I don’t think this captures the perverseness and destructiveness of people who try to get fancy for no reason, nor do I think JWZ was a “duct tape programmer” -he was an engineer, and that’s why his products actually shipped.

I say this as an aficionado of a couple of fancy and specialized languages I use on a regular basis. I know that it is possible to increase programmer productivity through language choice, and often times, runtime performance really doesn’t suffer. Languages like OCaML, APL and Lisp have demonstrated that small teams can deliver complex high performance software that works reliably. Delphi and Labview are other examples of high productivity languages; the former for its amazing IDE, and the latter for representing state machines as flow charts and providing useful modules for hardware. The problem is that large teams probably can’t deliver complex high performance software that works reliably using these tools. One also must pay a high price up front in learning to deal with them at all, depending on where you come from (not so much with Labview). From a hiring manager or engineer’s perspective, the choice to develop in a weird high productivity language is fraught. What happens if the thing crashes at 4 in the morning? Do you have enough spare people someone can be raised on the telephone to fix it? What if it’s something up the dependency tree written by an eccentric who is usually mountaineering in the Alps? For mission critical production code, the human machine that keeps it running can’t be ignored. If your mentat gets hit by a bus or joins the circus as a unicycle juggler and the code breaks in production you’re in deep sheeyit. The idea that it won’t ever break because muh technology is retarded and the towers of jelly that are modern OS/language/framework stacks are almost without exception going to break when you update things.

 

The “don’t get fancy” maxim applies in spades to something like data science. There are abundant reasons to just use Naive Bayes in production code for something like sentiment analysis. They’re easy to debug and they have a trivial semi-supervised mode using the EM algorithm if you’re short of data. For unsupervised clustering or decomposition it’s hard to beat geometric approaches like single-linkage/dbscan or PCA. For regression or classification models, linear regression is pretty good, or gradient boost/random forest/KNN. Most of the time, your real problem is shitty data, so using the most accurate  tool is completely useless.

Using the latest tool is even worse. 99 times out of 100, the latest woo in machine learning is not an actual improvement over existing techniques. 100% of the time it is touted as a great revolution because it beat some other technique … on a carefully curated data set. Such results are trumpeted by the researcher because …. WTF else do you expect them to do? They just spent a year or two developing a new technique; the professor is trying to get tenure or be a big kahuna, and the student is trying to get a job by being expert in the new technique. What are they going to tell you? That their new technique was kind of dumb and worthless?

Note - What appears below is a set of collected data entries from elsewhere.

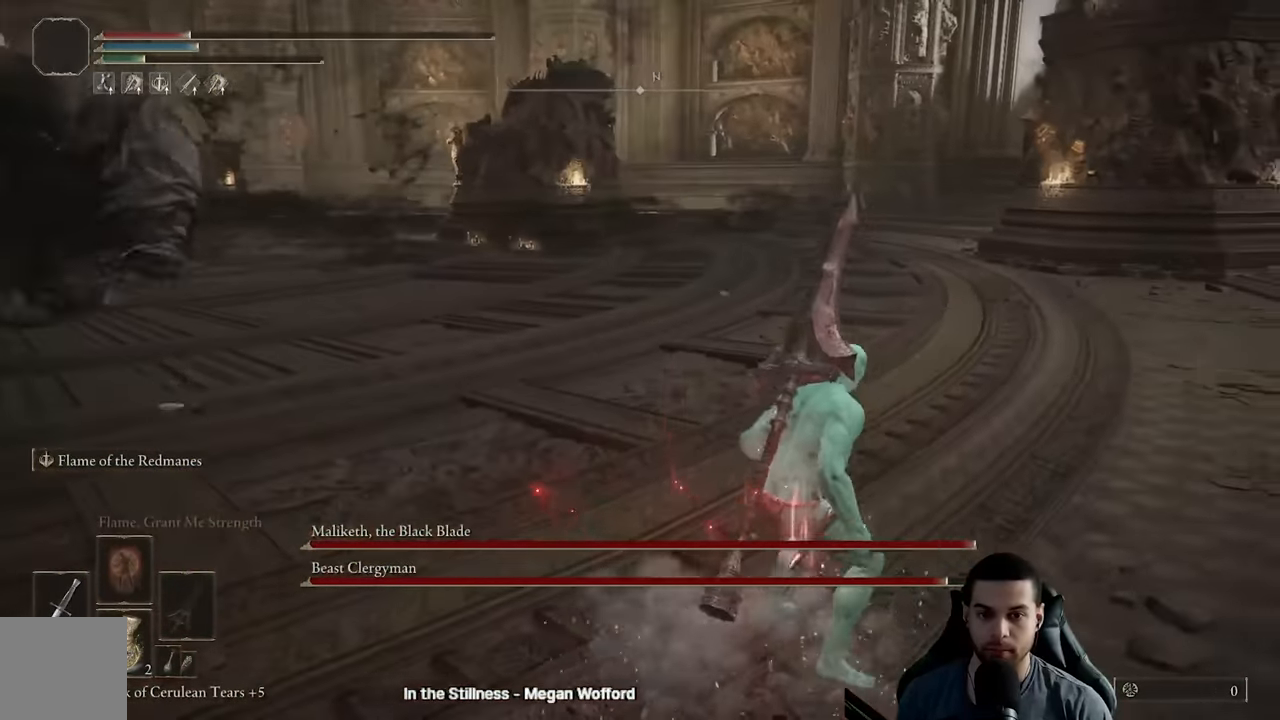
{"buttons": ["B"], "left_stick": "right", "right_stick": "left", "events": [[33, "left_stick", "right"], [33, "right_stick", "left"], [333, "right_stick", "center"], [433, "right_stick", "left"]]}
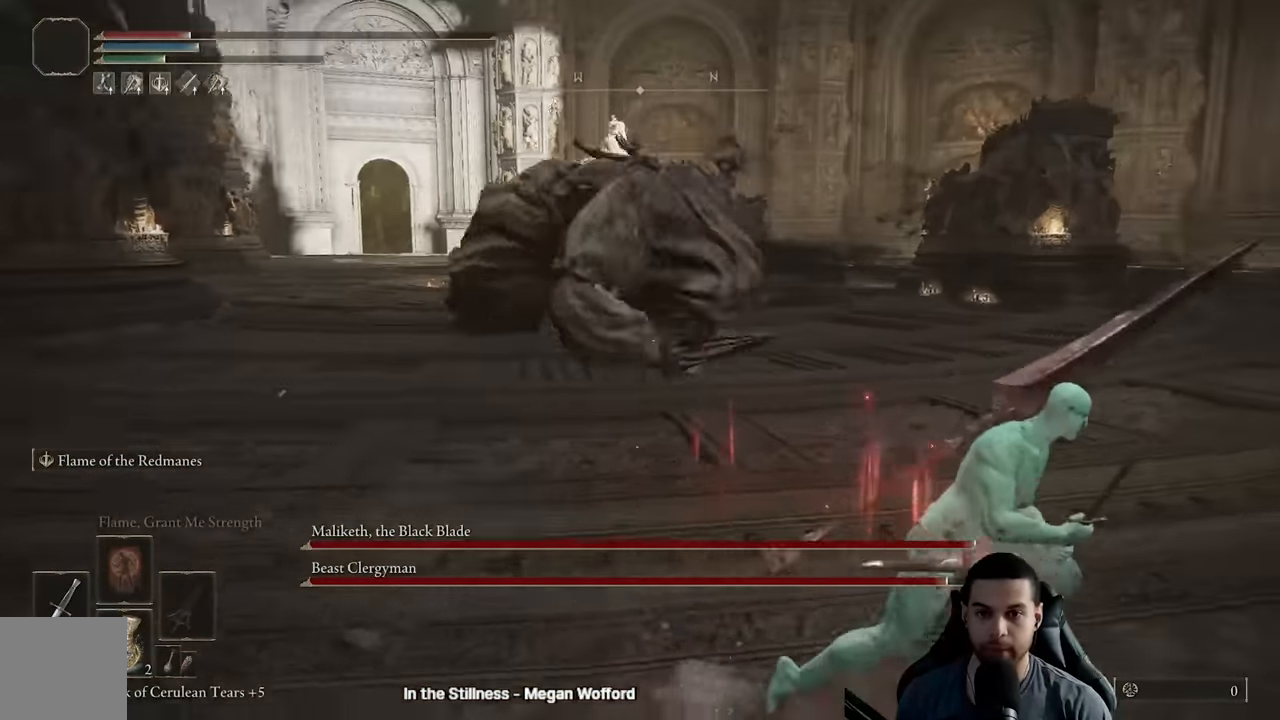
{"buttons": ["B"], "left_stick": "right", "right_stick": "center", "events": [[300, "right_stick", "center"], [383, "B", "up"], [483, "B", "down"]]}
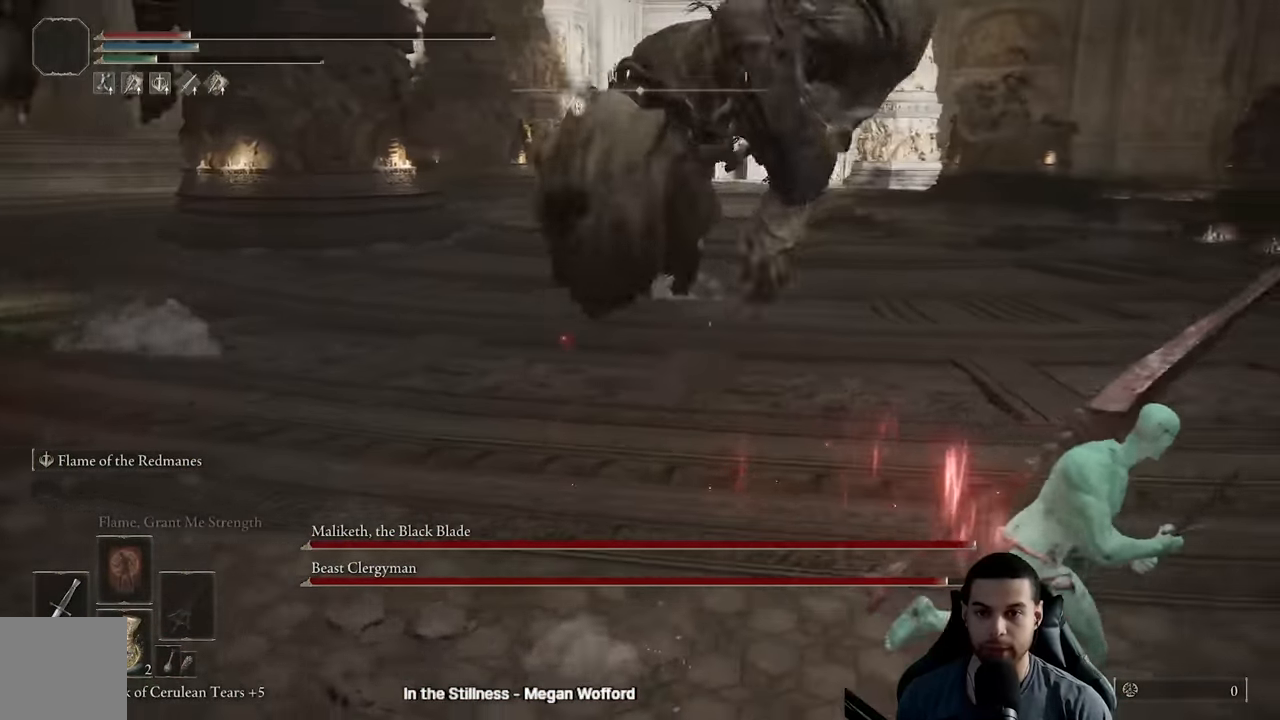
{"buttons": ["B"], "left_stick": "right", "right_stick": "center", "events": [[67, "B", "up"], [117, "left_stick", "down-right"], [200, "right_stick", "right"], [367, "left_stick", "right"], [417, "right_stick", "center"], [500, "B", "down"]]}
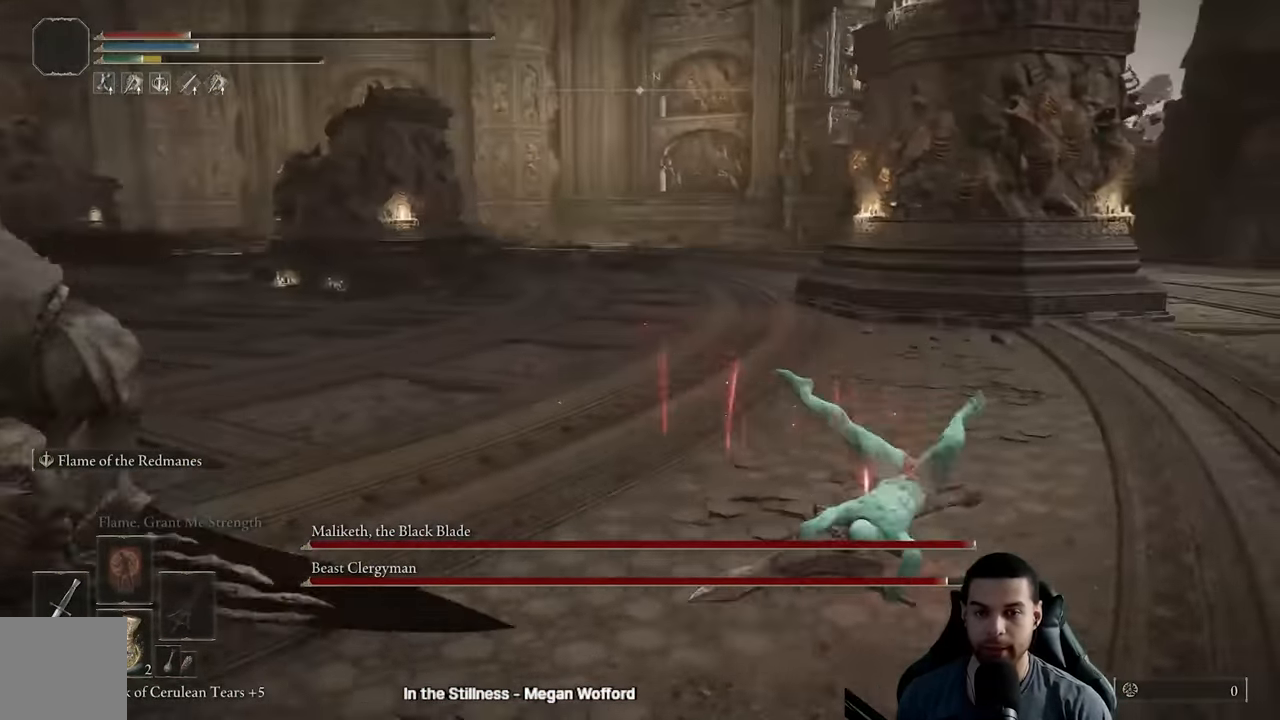
{"buttons": [], "left_stick": "up-right", "right_stick": "center", "events": [[50, "left_stick", "up-right"], [83, "B", "up"], [167, "B", "down"], [233, "B", "up"]]}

I’ve fallen for this a number of times now; I will admit my sins. I fooled around a bit with t-SNE while I was at Ayasdi, and I could never get it to do anything sane. I just assumed I was a moron who couldn’t use this advanced piece of technology. No, actually, t-SNE is kind of bullshit; a glorified random number generator that once in a while randomly finds an interesting embedding. SAX looked cool because it embodied some ideas I had been fooling around with for almost a decade, but even the author admits it is horse shit. At this point when some new thing comes along, especially if people are talking about it in weeb-land forums, I pretty much ignore it, unless it is being touted to me by a person who has actually used it on a substantive problem with unambiguously excellent results. Matrix profiles looks like one of these; SAX dude dreamed it up, and like SAX, it appears to be an arbitrary collection of vaguely common sense things to do that’s pretty equivalent to any number of similar techniques dating back over the last 40 years.

There are innovations in data science tools. But most of them since boosting are pretty marginal in their returns, or only apply to corner cases you’re unlikely to encounter.  Some make it easier to see what’s going on, some find problems with statistical estimators, but mostly you’re going to get better payoff by getting better at the basics. Everyone is so in love with woo, the guy who can actually do a solid estimate of mean differences is going to provide a lot more value than the guy who knows about the latest PR release from UC Riverside.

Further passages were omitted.